■ How to complete this task: The data must be given again exactly as written, with all images omitted.

■ Given information:
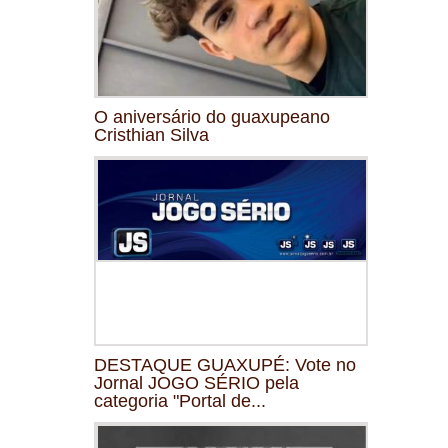
O aniversário do guaxupeano
Cristhian Silva
DESTAQUE GUAXUPÉ: Vote no
Jornal JOGO SÉRIO pela
categoria "Portal de...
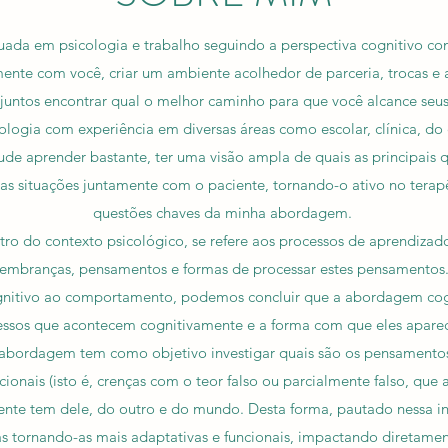
uada em psicologia e trabalho seguindo a perspectiva cognitivo c
ente com você, criar um ambiente acolhedor de parceria, trocas e
untos encontrar qual o melhor caminho para que você alcance seus
logia com experiência em diversas áreas como escolar, clínica, do
ude aprender bastante, ter uma visão ampla de quais as principais 
s situações juntamente com o paciente, tornando-o ativo no terap
questões chaves da minha abordagem.
tro do contexto psicológico, se refere aos processos de aprendizado
lembranças, pensamentos e formas de processar estes pensamentos
nitivo ao comportamento, podemos concluir que a abordagem co
ocessos que acontecem cognitivamente e a forma com que eles apa
abordagem tem como objetivo investigar quais são os pensamentos
ncionais (isto é, crenças com o teor falso ou parcialmente falso, que
ente tem dele, do outro e do mundo. Desta forma, pautado nessa in
as tornando-as mais adaptativas e funcionais, impactando diretam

■ Reply:
O aniversário do guaxupeano
Cristhian Silva
DESTAQUE GUAXUPÉ: Vote no
Jornal JOGO SÉRIO pela
categoria "Portal de...
uada em psicologia e trabalho seguindo a perspectiva cognitivo c
ente com você, criar um ambiente acolhedor de parceria, trocas e
untos encontrar qual o melhor caminho para que você alcance seus
logia com experiência em diversas áreas como escolar, clínica, do
ude aprender bastante, ter uma visão ampla de quais as principais 
s situações juntamente com o paciente, tornando-o ativo no terap
questões chaves da minha abordagem.
tro do contexto psicológico, se refere aos processos de aprendizado
lembranças, pensamentos e formas de processar estes pensamentos
nitivo ao comportamento, podemos concluir que a abordagem co
ocessos que acontecem cognitivamente e a forma com que eles apa
abordagem tem como objetivo investigar quais são os pensamentos
ncionais (isto é, crenças com o teor falso ou parcialmente falso, que
ente tem dele, do outro e do mundo. Desta forma, pautado nessa in
as tornando-as mais adaptativas e funcionais, impactando diretam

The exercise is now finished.